The last two variants shared by four severely affected family members are potentially more disruptive. A deleted G in exon 2 of the RAI1 gene causes a frameshift mutation at position 280 in the protein. Two individuals (3 and 9) are homozygous for this deletion. Finally, the last variant found is a novel mutation, a deletion of a 12-bp segment in the promoter of the TMEM99 gene on chromosome 17q21.2. This segment of chromosome 17 located within exon 6 of the KRT10 gene co-encodes the repetitive amino acid motif glycine-histidine in the protein sequence of connective tissue protein, Keratin 10. Individual 1 is homozygous for this mutation the other three family members are heterozygous. Although the function of TMEM99 is unknown, it (and many other members of the TMEM gene family) are strongly expressed in cartilage. This deleted promoter sequence encodes at least three predicted CpG methylation sites. These CpG ”islands” are often methylated in promoters of genes that are inactivated. This finding might provide insight into the mechanism of incomplete penetrance often seen in familial DDH. This TMEM promoter is also the binding site of C/EBP beta, a transcription factor known to be involved in bone regulation. Last, and interestingly, this novel promoter mutation in TMEM maps to chromosome 17q21 very near the proximal border of the candidate region of another smaller DDH family analyzed by Feldman and colleagues. Further validation of these novel mutations/variants is ongoing.

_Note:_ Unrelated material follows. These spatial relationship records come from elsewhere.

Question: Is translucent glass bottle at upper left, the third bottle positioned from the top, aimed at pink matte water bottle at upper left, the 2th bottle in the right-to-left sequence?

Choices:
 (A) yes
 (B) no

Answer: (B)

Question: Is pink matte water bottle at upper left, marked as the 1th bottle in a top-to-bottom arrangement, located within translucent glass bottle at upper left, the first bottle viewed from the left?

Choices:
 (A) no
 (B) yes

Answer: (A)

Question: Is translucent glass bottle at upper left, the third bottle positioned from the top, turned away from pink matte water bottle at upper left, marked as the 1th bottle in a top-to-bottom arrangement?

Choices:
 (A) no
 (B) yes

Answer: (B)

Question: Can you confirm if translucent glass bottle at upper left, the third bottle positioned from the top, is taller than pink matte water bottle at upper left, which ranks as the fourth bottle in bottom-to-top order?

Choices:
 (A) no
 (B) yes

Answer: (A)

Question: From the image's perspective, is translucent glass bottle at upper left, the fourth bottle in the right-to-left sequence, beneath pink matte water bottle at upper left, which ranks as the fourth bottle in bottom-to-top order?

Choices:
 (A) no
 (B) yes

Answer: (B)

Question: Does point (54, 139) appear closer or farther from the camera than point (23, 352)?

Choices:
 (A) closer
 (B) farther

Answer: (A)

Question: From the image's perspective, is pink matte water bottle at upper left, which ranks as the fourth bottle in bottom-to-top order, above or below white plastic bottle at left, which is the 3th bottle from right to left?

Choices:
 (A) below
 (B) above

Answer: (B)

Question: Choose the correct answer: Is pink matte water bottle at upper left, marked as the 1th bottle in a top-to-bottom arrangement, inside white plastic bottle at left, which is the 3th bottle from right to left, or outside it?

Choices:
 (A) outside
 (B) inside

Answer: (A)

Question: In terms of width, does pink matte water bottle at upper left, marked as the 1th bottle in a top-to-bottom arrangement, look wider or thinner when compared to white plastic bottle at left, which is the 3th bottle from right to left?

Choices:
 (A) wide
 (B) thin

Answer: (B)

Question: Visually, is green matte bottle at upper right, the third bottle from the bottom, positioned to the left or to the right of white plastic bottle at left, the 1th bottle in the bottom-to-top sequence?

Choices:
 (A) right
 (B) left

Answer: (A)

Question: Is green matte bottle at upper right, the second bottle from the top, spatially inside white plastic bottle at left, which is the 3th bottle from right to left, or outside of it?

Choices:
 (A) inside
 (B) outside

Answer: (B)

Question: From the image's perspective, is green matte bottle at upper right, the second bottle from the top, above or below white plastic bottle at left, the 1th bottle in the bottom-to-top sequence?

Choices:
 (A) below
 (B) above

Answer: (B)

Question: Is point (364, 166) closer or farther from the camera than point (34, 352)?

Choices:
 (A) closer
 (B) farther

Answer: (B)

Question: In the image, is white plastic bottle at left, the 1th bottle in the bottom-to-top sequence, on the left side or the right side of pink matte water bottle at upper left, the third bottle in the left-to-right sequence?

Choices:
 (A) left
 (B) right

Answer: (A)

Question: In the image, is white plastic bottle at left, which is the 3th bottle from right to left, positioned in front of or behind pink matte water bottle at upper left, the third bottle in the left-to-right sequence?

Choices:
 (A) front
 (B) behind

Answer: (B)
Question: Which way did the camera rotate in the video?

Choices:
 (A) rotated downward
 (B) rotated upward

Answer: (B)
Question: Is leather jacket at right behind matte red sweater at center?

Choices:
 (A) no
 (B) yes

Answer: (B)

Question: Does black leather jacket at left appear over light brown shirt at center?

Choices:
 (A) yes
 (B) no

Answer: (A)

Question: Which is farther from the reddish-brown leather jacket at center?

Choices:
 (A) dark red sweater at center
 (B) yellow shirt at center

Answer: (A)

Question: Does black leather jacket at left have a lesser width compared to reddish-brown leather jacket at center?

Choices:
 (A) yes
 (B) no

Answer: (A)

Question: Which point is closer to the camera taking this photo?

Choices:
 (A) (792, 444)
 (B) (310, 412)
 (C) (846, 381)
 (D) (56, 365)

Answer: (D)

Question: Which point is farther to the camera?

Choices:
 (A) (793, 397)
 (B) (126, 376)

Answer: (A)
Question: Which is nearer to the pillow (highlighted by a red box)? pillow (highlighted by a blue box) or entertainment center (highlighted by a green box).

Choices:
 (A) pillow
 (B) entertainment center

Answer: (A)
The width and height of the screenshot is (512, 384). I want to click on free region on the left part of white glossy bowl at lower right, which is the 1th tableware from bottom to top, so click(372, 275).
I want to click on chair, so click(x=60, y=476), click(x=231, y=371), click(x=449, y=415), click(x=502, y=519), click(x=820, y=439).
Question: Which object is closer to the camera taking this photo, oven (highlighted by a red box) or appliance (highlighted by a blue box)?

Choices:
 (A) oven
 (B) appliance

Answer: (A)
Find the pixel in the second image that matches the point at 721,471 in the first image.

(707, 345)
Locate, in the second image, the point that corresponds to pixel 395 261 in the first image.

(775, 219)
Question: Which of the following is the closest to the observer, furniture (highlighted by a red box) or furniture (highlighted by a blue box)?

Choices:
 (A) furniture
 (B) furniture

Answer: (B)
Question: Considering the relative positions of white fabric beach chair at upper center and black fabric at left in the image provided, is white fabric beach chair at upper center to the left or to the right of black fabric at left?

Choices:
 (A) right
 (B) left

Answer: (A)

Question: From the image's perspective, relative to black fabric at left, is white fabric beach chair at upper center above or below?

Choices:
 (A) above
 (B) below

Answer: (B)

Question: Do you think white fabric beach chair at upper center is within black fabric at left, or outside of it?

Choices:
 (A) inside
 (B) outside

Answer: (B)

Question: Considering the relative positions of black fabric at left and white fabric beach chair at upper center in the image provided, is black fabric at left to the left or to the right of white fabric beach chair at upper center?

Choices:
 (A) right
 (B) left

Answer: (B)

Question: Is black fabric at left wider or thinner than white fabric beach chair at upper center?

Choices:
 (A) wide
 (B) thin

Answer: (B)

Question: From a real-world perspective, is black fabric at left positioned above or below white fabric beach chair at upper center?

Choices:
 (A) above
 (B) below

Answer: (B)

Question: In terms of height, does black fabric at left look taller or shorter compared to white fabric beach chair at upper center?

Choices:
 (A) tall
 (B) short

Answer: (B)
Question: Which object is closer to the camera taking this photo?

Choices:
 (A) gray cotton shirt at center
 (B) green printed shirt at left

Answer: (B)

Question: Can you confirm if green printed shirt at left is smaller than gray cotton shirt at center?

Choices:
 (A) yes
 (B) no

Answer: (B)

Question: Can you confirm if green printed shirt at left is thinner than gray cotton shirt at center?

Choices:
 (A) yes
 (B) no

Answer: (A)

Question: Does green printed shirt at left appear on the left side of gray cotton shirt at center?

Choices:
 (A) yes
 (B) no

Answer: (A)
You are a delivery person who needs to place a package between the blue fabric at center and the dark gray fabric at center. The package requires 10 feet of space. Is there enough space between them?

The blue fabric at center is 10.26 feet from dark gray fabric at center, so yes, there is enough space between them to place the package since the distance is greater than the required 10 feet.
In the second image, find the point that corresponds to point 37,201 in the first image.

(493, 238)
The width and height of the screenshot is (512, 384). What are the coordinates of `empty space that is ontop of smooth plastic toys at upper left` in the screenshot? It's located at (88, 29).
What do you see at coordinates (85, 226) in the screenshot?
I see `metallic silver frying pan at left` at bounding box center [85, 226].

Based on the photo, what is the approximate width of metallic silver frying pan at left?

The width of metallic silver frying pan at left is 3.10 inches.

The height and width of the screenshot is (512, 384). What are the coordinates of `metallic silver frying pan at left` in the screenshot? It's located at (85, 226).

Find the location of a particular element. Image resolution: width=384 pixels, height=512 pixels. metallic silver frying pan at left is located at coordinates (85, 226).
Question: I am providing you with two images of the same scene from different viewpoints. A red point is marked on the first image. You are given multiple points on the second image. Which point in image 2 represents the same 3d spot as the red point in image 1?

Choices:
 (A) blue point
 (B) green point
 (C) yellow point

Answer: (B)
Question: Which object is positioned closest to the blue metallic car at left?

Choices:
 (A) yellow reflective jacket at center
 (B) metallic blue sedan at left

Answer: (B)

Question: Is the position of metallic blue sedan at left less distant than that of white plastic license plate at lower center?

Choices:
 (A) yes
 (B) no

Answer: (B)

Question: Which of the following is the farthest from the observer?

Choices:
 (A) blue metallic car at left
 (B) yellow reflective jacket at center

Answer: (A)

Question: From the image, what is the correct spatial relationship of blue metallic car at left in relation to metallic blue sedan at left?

In summary, a novel role is being proposed for an existing polymorphic nucleotide that is known to be biologically significant, causing both beneficial and detrimental effects in the cardiovascular and ocular systems, respectively. Gene dosage, timing of expression, and the unique morphology of the developing hip all create the microenvironment in which this variant acts, possibly explaining the phenotype of those with deficient labrum formation seen in DDH. Variants and new mutations that may contribute to the DDH phenotype severity have been found. Along with other genetic risk factors that we expect to be found in other families (because hip formation is a complex process involving the timed interaction of many proteins), these findings might illuminate the molecular pathways affecting chondrocyte maturation and bone formation.